What are some key questions HostSeq data could help us address?
Data generated through HostSeq is helping us identify genetic risk factors for viral infection. It is also helping inform our public health response to COVID-19 as well as our response to future pandemics and public health challenges. One example of this is researchers using the data to identify potential targets for therapeutics, and in the development of targeted vaccines or other treatments. This will be very helpful for the research community.
What role does HostSeq’s Data Access Compliance Office (DACO) play in reviewing data requests?
DACO works to facilitate and streamline the process of accessing the controlled data that’s available—ensuring data requests are evaluated in an efficient and equitable manner. We ensure administrative review of each application in a timely fashion before it is sent to an independent Data Access Committee (DAC) for final review. The DAC brings together Canadian experts who are knowledgeable about different fields of work related to COVID-19, whether it’s infectious diseases, IT, genomics or ethical issues, to review each application. The Committee also includes a patient representative.
Who can access the data collected through HostSeq? What is required to access the data in terms of qualifications?
The host data is available to Canadian and international researchers from different disciplines, whether they’re in academia, private industry, or hospitals. Our analysis of each data request is based on the research question the team is seeking to answer. We look at the qualifications of the research team members, and the scientific merit and feasibility of the project. Researchers have typically had a research ethics board approve the project or provide a waiver before it comes to us. Once the DAC approves the application, an agreement is signed and access is given for one year. HostSeq is built for Canadian contribution and accessibility, but also with the goal of international participation.

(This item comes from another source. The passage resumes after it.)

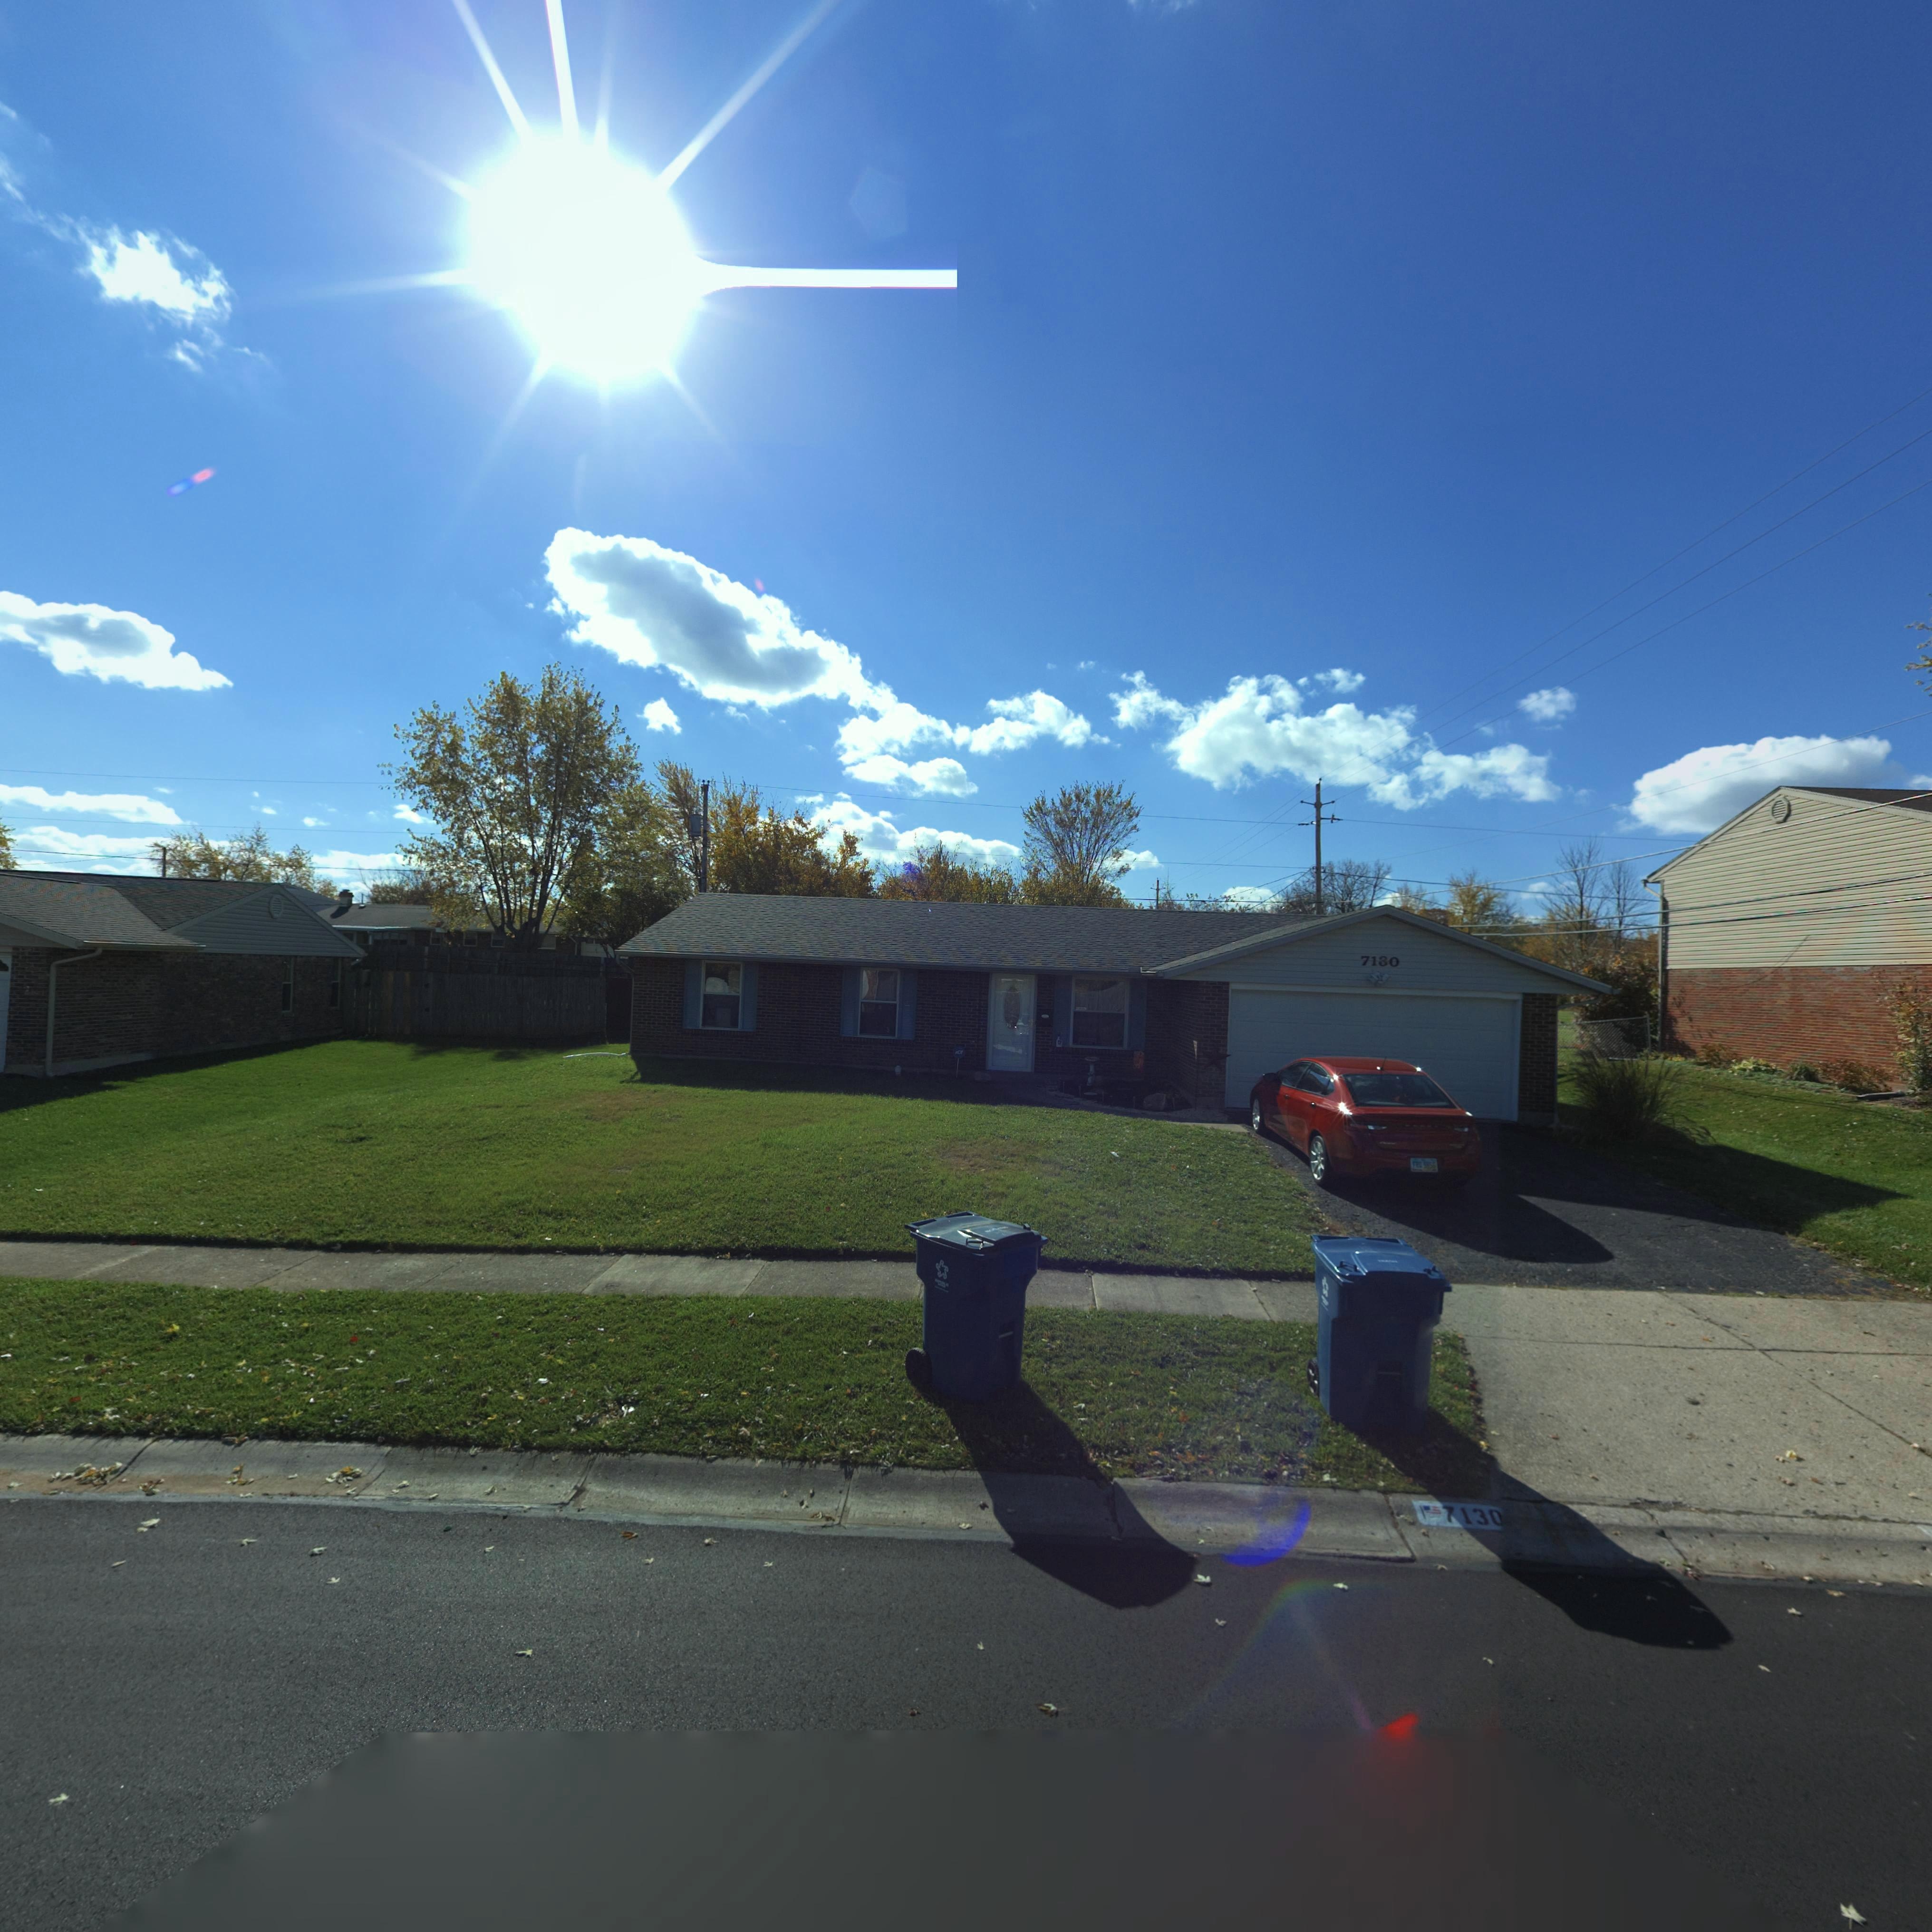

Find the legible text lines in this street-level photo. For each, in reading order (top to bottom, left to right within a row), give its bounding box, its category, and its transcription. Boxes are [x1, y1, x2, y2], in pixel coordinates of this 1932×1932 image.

[1360, 955, 1401, 968] StreetNumber: 7130
[1439, 1504, 1506, 1527] StreetNumber: 713*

How is patient privacy protected?
HostSeq has strict data security and privacy safeguards in place, which we take very seriously. The database does not collect or store information that directly identifies participants. As mentioned earlier, when controlled data is provided to researchers, they must also sign an agreement, which binds them and their institution(s) to very clear conditions. For example, researchers cannot share data from HostSeq with unauthorized parties. For us, this is a matter of reciprocity. When participants share their data with us, they expect, among other things, that we protect their confidentiality and respect their contributions. Doing so will only sustain the trust that is at the core of these endeavors.
The Canadian COVID-19 Genomics Network (CanCOGeN) is on a mission to respond to COVID-19 by generating accessible and usable data from viral and host genomes to inform public health and policy decisions, and guide treatment and vaccine development. This pan-Canadian consortium is led by Genome Canada, in partnership with six regional Genome Centres, the National Microbiology Lab and provincial public health labs, genome sequencing centres (through CGEn), hospitals, academia and industry across the country.